**DATA SHOWN**
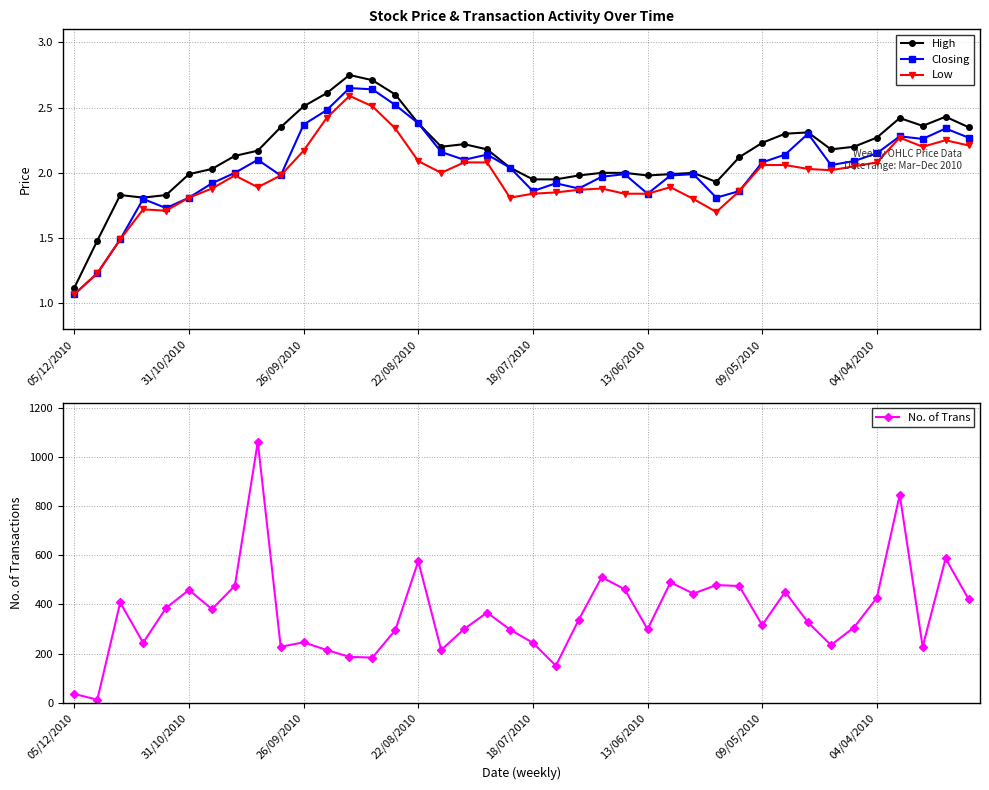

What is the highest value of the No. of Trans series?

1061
--
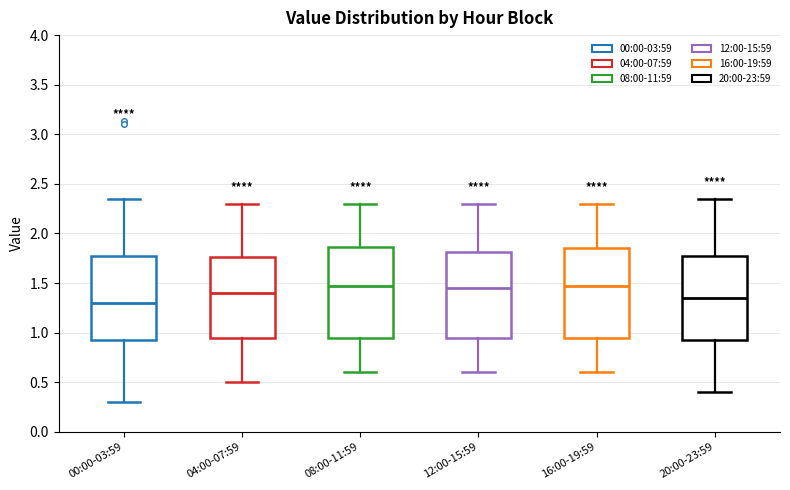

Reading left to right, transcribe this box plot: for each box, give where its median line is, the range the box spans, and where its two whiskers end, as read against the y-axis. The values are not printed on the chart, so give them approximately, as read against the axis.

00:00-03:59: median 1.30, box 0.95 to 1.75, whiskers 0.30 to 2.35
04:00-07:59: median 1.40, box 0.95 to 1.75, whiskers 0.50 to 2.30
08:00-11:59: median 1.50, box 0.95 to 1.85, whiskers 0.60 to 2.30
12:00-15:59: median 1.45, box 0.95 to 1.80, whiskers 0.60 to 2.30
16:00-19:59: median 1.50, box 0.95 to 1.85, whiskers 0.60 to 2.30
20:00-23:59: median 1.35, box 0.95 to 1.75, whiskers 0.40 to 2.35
* * *
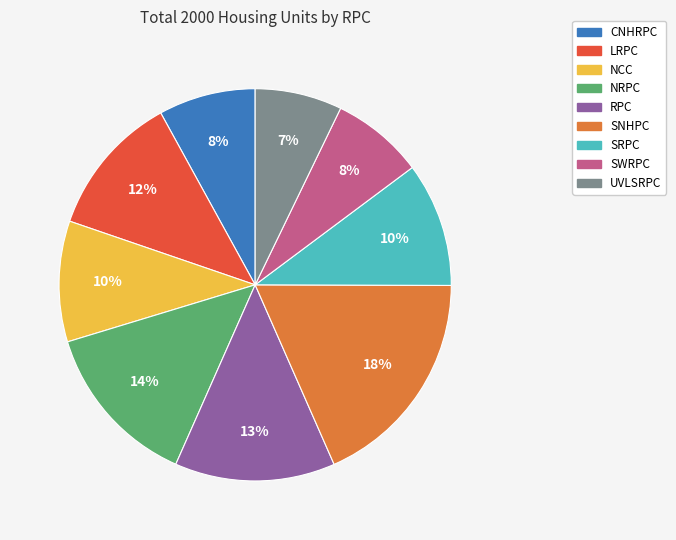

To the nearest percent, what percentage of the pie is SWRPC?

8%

**EXERCISE**
Copy out, word for word, the lines above running from the one containing "00:00-03:59: median 1.30, box" through the one containing "16:00-19:59: median 1.50, box", both included.

**WRITTEN ANSWER**
00:00-03:59: median 1.30, box 0.95 to 1.75, whiskers 0.30 to 2.35
04:00-07:59: median 1.40, box 0.95 to 1.75, whiskers 0.50 to 2.30
08:00-11:59: median 1.50, box 0.95 to 1.85, whiskers 0.60 to 2.30
12:00-15:59: median 1.45, box 0.95 to 1.80, whiskers 0.60 to 2.30
16:00-19:59: median 1.50, box 0.95 to 1.85, whiskers 0.60 to 2.30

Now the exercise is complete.